Archive for November, 2010
Blackwater/Xe Flees Jo Daviess County
But Training Continues
By Dan Kenney
Co-Coordinator of No Private Armies
Nearly four years ago citizens joined together in a small church near Mt. Carroll Illinois forming No Private Armies/ Clearwater to Stop Blackwater. The citizens group worked for four years to get Blackwater, now Xe, to leave Illinois. The last major demonstration held at the Blackwater/Xe training site in northwest Illinois occurred April 27th 2009 and resulted in 22 arrests.
Blackwater was once the largest and most powerful mercenary company in the U.S. making over $1 billion in U.S. contracts. But now beleaguered with lawsuits, and having undergone massive changes in the company’s administration the sole owner of Blackwater, Eric Prince has moved out of the country and put the company up for sale.

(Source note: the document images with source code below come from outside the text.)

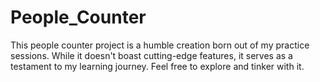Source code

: # People_Counter
This people counter project is a humble creation born out of my practice sessions. While it doesn't boast cutting-edge features, it serves as a testament to my learning journey. Feel free to explore and tinker with it.
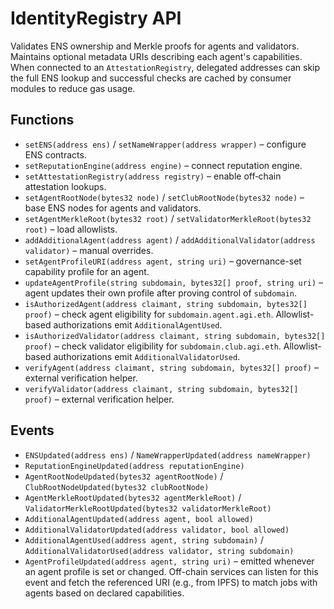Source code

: # IdentityRegistry API

Validates ENS ownership and Merkle proofs for agents and validators.
Maintains optional metadata URIs describing each agent's capabilities.
When connected to an `AttestationRegistry`, delegated addresses can skip the
full ENS lookup and successful checks are cached by consumer modules to reduce
gas usage.

## Functions

- `setENS(address ens)` / `setNameWrapper(address wrapper)` – configure ENS contracts.
- `setReputationEngine(address engine)` – connect reputation engine.
- `setAttestationRegistry(address registry)` – enable off‑chain attestation lookups.
- `setAgentRootNode(bytes32 node)` / `setClubRootNode(bytes32 node)` – base ENS nodes for agents and validators.
- `setAgentMerkleRoot(bytes32 root)` / `setValidatorMerkleRoot(bytes32 root)` – load allowlists.
- `addAdditionalAgent(address agent)` / `addAdditionalValidator(address validator)` – manual overrides.
- `setAgentProfileURI(address agent, string uri)` – governance-set capability profile for an agent.
- `updateAgentProfile(string subdomain, bytes32[] proof, string uri)` – agent updates their own profile after proving control of `subdomain`.
 - `isAuthorizedAgent(address claimant, string subdomain, bytes32[] proof)` – check agent eligibility for `subdomain.agent.agi.eth`. Allowlist-based authorizations emit `AdditionalAgentUsed`.
 - `isAuthorizedValidator(address claimant, string subdomain, bytes32[] proof)` – check validator eligibility for `subdomain.club.agi.eth`. Allowlist-based authorizations emit `AdditionalValidatorUsed`.
- `verifyAgent(address claimant, string subdomain, bytes32[] proof)` – external verification helper.
- `verifyValidator(address claimant, string subdomain, bytes32[] proof)` – external verification helper.

## Events

- `ENSUpdated(address ens)` / `NameWrapperUpdated(address nameWrapper)`
- `ReputationEngineUpdated(address reputationEngine)`
- `AgentRootNodeUpdated(bytes32 agentRootNode)` / `ClubRootNodeUpdated(bytes32 clubRootNode)`
- `AgentMerkleRootUpdated(bytes32 agentMerkleRoot)` / `ValidatorMerkleRootUpdated(bytes32 validatorMerkleRoot)`
- `AdditionalAgentUpdated(address agent, bool allowed)`
- `AdditionalValidatorUpdated(address validator, bool allowed)`
- `AdditionalAgentUsed(address agent, string subdomain)` /
  `AdditionalValidatorUsed(address validator, string subdomain)`
- `AgentProfileUpdated(address agent, string uri)` – emitted whenever an agent profile is set or changed. Off-chain services can listen for this event and fetch the referenced URI (e.g., from IPFS) to match jobs with agents based on declared capabilities.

The Galena Gazette reports http://galenagazette.com/index.asp that Blackwater/Xe as of October 1st 2010 no longer has a financial interest in the Jo Daviess’ County facility. It is now a private business locally owned and operated. According to the current business owner Eric Davis, who was the manager of the site for Blackwater since 2007, “Blackwater is currently in the process of moving their equipment that still remains back to North Carolina.”
In 2009 Blackwater changed the name of their training facilities to U.S. Training Center. They still operate two training facilities one in San Diego and the other in Moyock North Carolina. Blackwater also owns and operates a mobile training unit that travels the country training law enforcement.
The facility on Skunk Hallow Road twenty miles south of Stockton, Illinois has been renamed North American Weapons and Tactical Training Center. The new company is owned by Impact Training Group. Mr. Davis, former U.S. military, reports that all of the full and part-time instructors are former law enforcement. The company’s Facebook page states: ‘Impact Training Group offers the finest and most comprehensive firearms and tactics instruction available.”
The NAWTTC also offers, “a unique training experience that can accommodate any of your training requirements or needs. Whether you or your unit wishes to rent our ranges, participate in IMPACT’s training courses, or just learn basic fundamentals of marksmanship give us a call and we’ll make the arrangements.”
The North American Weapons Group joins the many other companies that have sprung up around America over the past decade. These companies have moved in to capitalize on the growing trend to outsource the training of local law enforcement and military. Over the past two years I have been contacted by citizens in California, Florida, Virginia, North Carolina, Ohio and Michigan concerned about start-up Blackwater want-a-bes.
It is good to know Blackwater was not able to make sufficient profit to continue to operate a training facility in northwest Illinois. However the fight against the outsourcing of America’s security continues. Currently contractors out number American soldiers in Afghanistan, where there are 206,000 private contractors performing many tasks, and in Iraq where 177,000 contractors remain. Over 40,000 of these contractors are armed and may engage in combat. In the first six months of 2010 contractor casualties outnumbered those of US soldiers; there is an increasing reliance on mercenaries to carry out American operations as US troops are brought home.
We are witnessing the largest transfer of combat fighting and security work from public hands to private in the history of our country. We are also witnessing the privatization of war by multi-billion dollar companies such as Dyncorp and Blackwater and hundreds of others like them. Some 600 private companies are profiting off of the wars in Iraq and Afghanistan. It is reported that nearly half of every tax dollar spent in these conflicts goes to a for profit military contracting company.
Senator Levine after a trip to Afghanistan stated clearly recently one of the dangers this privatization process presents:
“The reliance on private security contractors in Afghanistan too often empowers
local warlords and powerbrokers who operate outside the Afghan government’s control. There is even evidence that some security contractors work against
coalition forces, creating the very threat that they are hired to combat. Not only do these contractors threaten the security of our troops, but they put the success of our mission at risk –”
If American citizens want their security provided by soldiers who take an oath to uphold and protect our constitution and have strong allegiance to our country then we need to remain vigilant of what is happening to our security and what is happening to the way we conduct our wars. We also need to be watchful of how and by whom our local law enforcement is being trained.